Congratulations on fixing your marriage. That's tough work and a huge accomplishment. But, no, it's not why you're son is a whiner. He whines because it's worked in the past in getting him what he wants.

My youngest was a whiner, too. He was the baby and we let him get away with more stuff for whatever reason made sense at the moment. We cured this by consistently not "hearing" him when he'd whine. "Chris, I can't hear you when you whine. Please use your big boy voice." If that didn't work, "I'm sorry, Chris. I don't hear whiners. Why don't you do something else until you can speak in your big boy voice." Sometimes we had to resort to, "Chris, are you speaking to me? I just can't hear whining. I think I've mentioned this? Why don't you go in your room, take a nap, chill out, whatever, until you can speak properly."

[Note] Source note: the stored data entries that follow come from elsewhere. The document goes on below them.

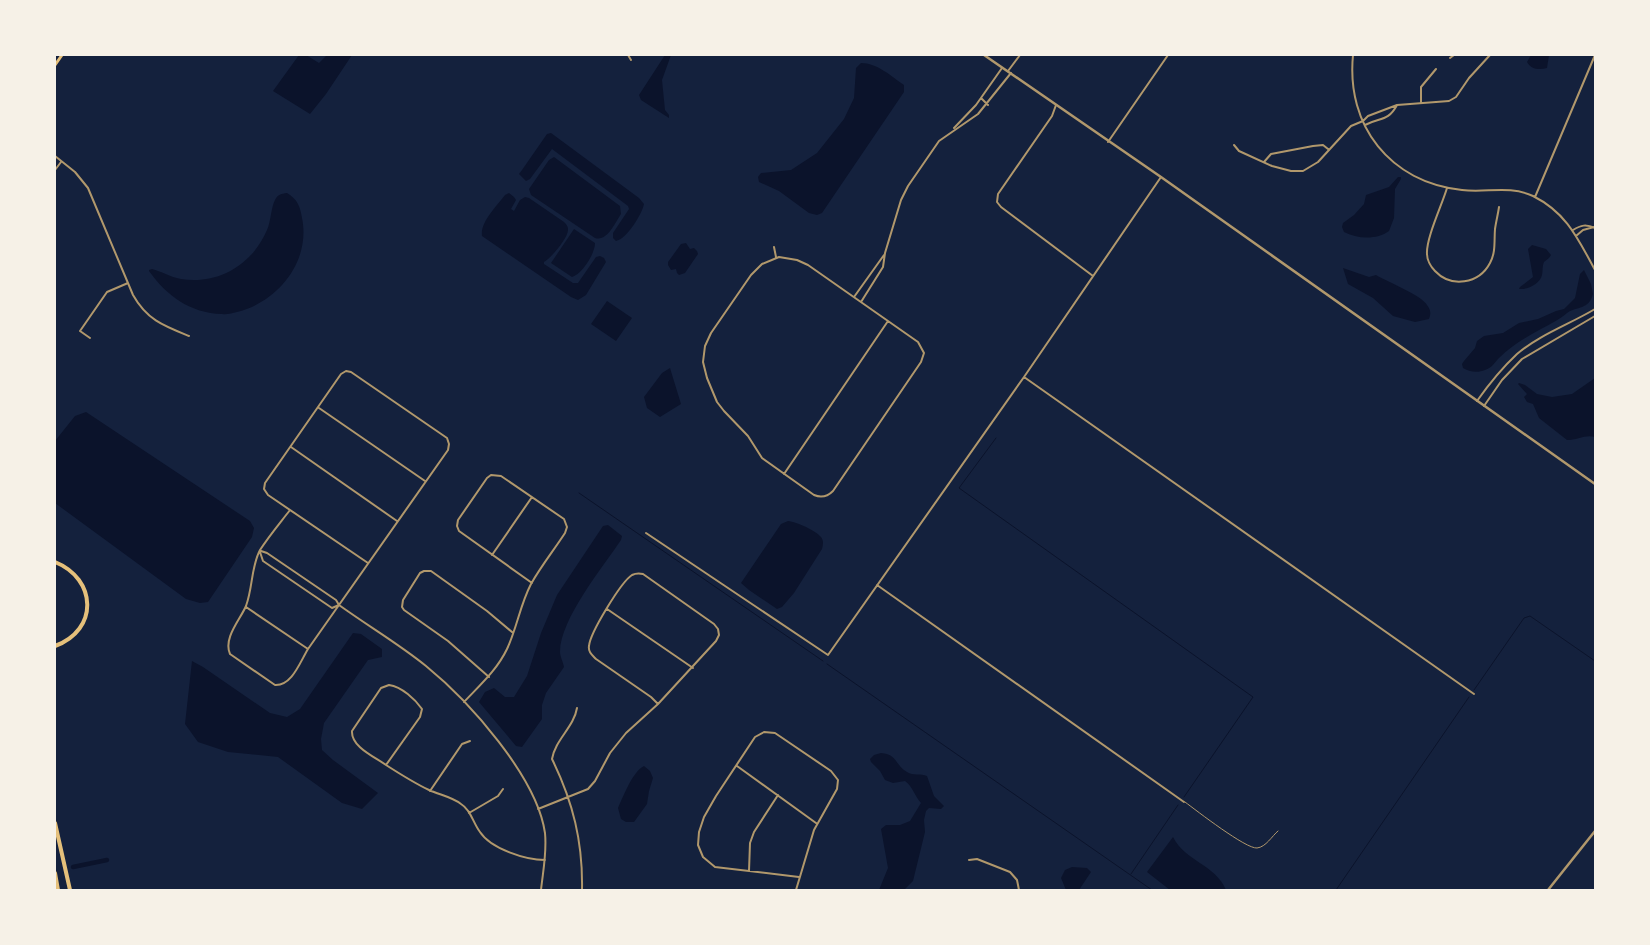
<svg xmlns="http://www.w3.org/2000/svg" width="1650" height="945" font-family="'Source Sans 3',sans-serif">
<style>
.water{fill:#0b132b}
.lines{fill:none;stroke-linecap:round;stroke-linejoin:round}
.stream{stroke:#0b132b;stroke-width:1}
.canal{stroke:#0b132b;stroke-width:4.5}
.service{stroke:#b1986c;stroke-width:1}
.minor{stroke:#b1986c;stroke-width:2}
.tertiary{stroke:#b1986c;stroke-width:2.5}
.secondary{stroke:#e5c07b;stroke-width:3}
.motorway{stroke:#e5c07b;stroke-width:4}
</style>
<rect width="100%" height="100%" fill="#14213d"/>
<!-- water -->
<path class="water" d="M299,55H306L319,63L327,55H352L326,94L310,114L273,91Z
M665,55H671L662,80L665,110L669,115V118L641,100L639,95Z
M1531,55H1549L1547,68C1540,70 1531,70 1527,62Z
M861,63C877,63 891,76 904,85V92L822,213L817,215L809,213L779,191L759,182L758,177L761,173L791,170L817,153L844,119L854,98L856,68Z
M551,133L639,198L644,204C642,214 627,239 616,241L613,238V233L629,209L628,206L552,149L530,179L526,181L519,174L522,170L547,134Z
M554,157L620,206L621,214C615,223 607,242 595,238L531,195L529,189L549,160Z
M1398,177H1401V179L1395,189L1394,218L1389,231C1377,240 1357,239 1344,232L1342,227L1343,223L1354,215L1364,204L1366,195L1389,187Z
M287,193C298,200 300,206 302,218C311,261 278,302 237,312C232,313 227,315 222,314C190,313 167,296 149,271V270L152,269C161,271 170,277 181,279C218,285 252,265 267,230C271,221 271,207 275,200C278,194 281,194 287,193Z
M509,193L514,197L516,200L511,209L514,211L520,200L525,197L529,198L564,222C566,224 568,226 568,229C569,237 551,258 544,262V264L573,283H578L596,257L600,256L604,258L606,262L586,295L578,300L571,297L482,236C480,222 497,206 505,195Z
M574,229L595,243C595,254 582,274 572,277L551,263Z
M686,243L690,249L694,248L697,251L698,254L685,273L679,275L677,273L676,269L671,270L668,265V262L681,244Z
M1532,245L1546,249L1551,255L1549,258L1544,262C1542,267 1543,271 1542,275C1540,284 1527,290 1519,289L1520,287L1533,277L1528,249Z
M1343,268L1369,277L1376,275C1388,282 1421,295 1427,305C1431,310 1431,314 1429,319L1415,322L1393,316L1373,298L1348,284Z
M1584,270L1591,284L1593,294C1589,310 1577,306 1567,313C1559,320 1550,324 1541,329C1526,337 1511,346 1499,358C1495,362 1492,368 1485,370C1478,373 1469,372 1463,368L1462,364L1464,361L1475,348L1477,341L1484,336L1503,333L1519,323L1538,319L1556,311L1564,309L1575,298L1580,274Z
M607,301L632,318L616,341L591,324Z
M670,368L681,404L660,417L647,408L644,397L662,373Z
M1595,378V437C1586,434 1577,440 1567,440L1539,418L1533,404L1527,402L1524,397L1527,394L1518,384L1519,383L1525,385L1537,394L1552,397L1572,394Z
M86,412L250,521L254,528L252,537L208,602L200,603L186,599L55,503V441L75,416Z
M788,521C797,522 815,530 821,537C824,541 823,545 822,549L794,593L782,607L777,609L749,590L741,583L781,524Z
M608,525L622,536L621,540C603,567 560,619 560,652C560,656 563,662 564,667L546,693L542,705V719L522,747L516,746L479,702L485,692L494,688L505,697H514L527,676L541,633L557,595L603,526Z
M353,633L361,634L382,649V657L368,660L324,723L321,739L322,750L333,760L378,793L362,809L342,803L278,757L228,752L198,742L185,724L192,661L203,667L270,713L287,717L300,709Z
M881,753C897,754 895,765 907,772C913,776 921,773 927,776L934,796L944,806L941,809L929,808L926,811L924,820L925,832L913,881L904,890H879L888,868L881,829L886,825H900L910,821L921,803C914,795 913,787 905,781L893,783L885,780L880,771L871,762L870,759L874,755Z
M644,766L650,771L653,778L649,791L647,804L634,822H626L621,819L618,808C623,797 633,771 644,766Z
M1173,837C1185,861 1216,865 1226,890H1170L1147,872Z
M1072,867L1087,868L1091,872L1079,890H1066L1061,878L1065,870Z"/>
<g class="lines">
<!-- stream -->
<path class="stream" d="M996,438L959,488L1253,697L1184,797
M579,493L823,661
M827,664L1152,890
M1474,690L1524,618L1530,616L1595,661
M1131,874L1178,805
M1336,890L1469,697"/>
<!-- canal -->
<path class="canal" d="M73,867L107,860"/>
<!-- service -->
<path class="service" d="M1185,802C1197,811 1246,849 1257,848C1266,847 1272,836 1278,831"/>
<!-- minor -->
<path class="minor" d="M628,55L631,60
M1353,55C1346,126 1390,182 1462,190C1487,193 1509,185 1533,196C1567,213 1578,239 1595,270
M1450,58L1454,55
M1008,71L1020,55
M981,98L988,105
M1421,102V87L1436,69
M1056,105L1052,116L998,194L997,202L1001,207L1093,276
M1365,125C1380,117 1388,122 1397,105
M954,128L976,105L1002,68
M1108,142L1168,55
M1234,145L1239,151L1272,166L1291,171H1303L1318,162L1351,126L1363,121L1368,116L1397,105L1449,101L1456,97L1469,78L1490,55
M55,156L75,172L88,188L133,295C147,320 164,326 189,336
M1264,162L1271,154L1313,146L1323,145L1328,149
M55,170L61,162
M1447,188C1442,205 1426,238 1427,254C1427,260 1431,267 1435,271C1451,288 1479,284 1490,263C1496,252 1494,241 1495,229C1496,222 1498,214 1499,207
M1535,197L1595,55
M1573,230C1581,225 1586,224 1595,228
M1576,236L1583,230L1594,227
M774,247L776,257
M779,257L797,260L808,265L918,342L924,353L921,362L833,491C827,497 821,498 814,495L762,458L748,436L724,411L717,402L707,378L703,362L705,346L711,333L751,275L762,264Z
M854,297L884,255
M861,302L883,267L885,253L901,200L908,186L939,141L978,114L1011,73
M90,338L80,331L107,292L128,283
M1024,377L1474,694
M1477,401C1489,384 1502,368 1517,354C1539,335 1570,324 1595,309
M1484,406L1502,380L1522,359L1595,316
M319,408L425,481
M291,447L397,521
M784,474L888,321
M290,510C280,523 269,536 260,550C251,567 253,587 246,606C240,620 223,638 230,654L275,685C292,686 300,662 308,649L448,450L449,444L447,438L351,372L346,371L341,374L265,483L264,489L268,495L368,563
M646,533L828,655L1024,377L1161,177
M261,551L267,553L336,600L339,605C368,626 399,644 426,666C469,701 537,777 545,833C547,853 543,871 541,890
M260,552L263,561L332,608L339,605
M492,555L532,497
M877,585L1184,802
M246,607L308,649
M607,609L693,668
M489,677L448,641L404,610L402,607L403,600L420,573L424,571H431L487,611L512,632
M389,685C402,687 415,699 422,709L420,717L386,765C375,757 351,747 352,731L381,688Z
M464,702C480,685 497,670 507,649C517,628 520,605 531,584C541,566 554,550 565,533L567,527L564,519L501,476L491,475L487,478L458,520L457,526L459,531L532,583
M577,708C574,727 555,740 552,759C573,802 583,842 582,890
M386,765C400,774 414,783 429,790C440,795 452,797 461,804C471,810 473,823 480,832C491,849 526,860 545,860
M737,766L816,823
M430,791L462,744L470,741
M538,809L588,789L595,781L610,753L626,733L658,704L716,641L719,635L718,629L714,624L643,574C639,573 636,573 632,575C621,582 590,633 589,646C588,652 592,655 596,659L651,697L658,704
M469,813L498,796L503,789
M969,860L977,859L1010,872L1017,880L1019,890
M749,871L750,843L754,832L778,795
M796,890L814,830L837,789L838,780L831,771L775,733L764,732L755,737L716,796L704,817L699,832L698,845L703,857L715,867L799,877"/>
<!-- tertiary -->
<path class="tertiary" d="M984,55L1161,177L1595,484
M1548,890L1595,831"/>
<!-- secondary -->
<path class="secondary" d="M55,65L62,55"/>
<!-- motorway -->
<path class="motorway" d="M55,562C97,579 99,630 55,646
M55,823L70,890
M55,873L58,890"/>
</g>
<!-- border -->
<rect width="1650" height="945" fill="none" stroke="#f6f1e7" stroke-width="112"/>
</svg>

Usually by this time, my pistol-tempered youngester would be angry and wind up in his room anyway. But, it worked. You could see him stand in front of us, take a deep breath and try to use his big boy voice. We'd praise him soundly, and if his request was reasonable, say yes.

It takes a long time and is a process. Do not give in to guilt over the rocky patch in your marriage. It's far more beneficial to see parents spar and work things out than to deal with seething, angry parents. Just remember to fight fair, if you do fight. Your kids learn from your fighting, too. As the daughter of parents who are on their 3rd and 4th marriages (I've been married for 18 years), I say that from experience. But that's another email.

So, good luck! With consistency and hard work, this too shall pass.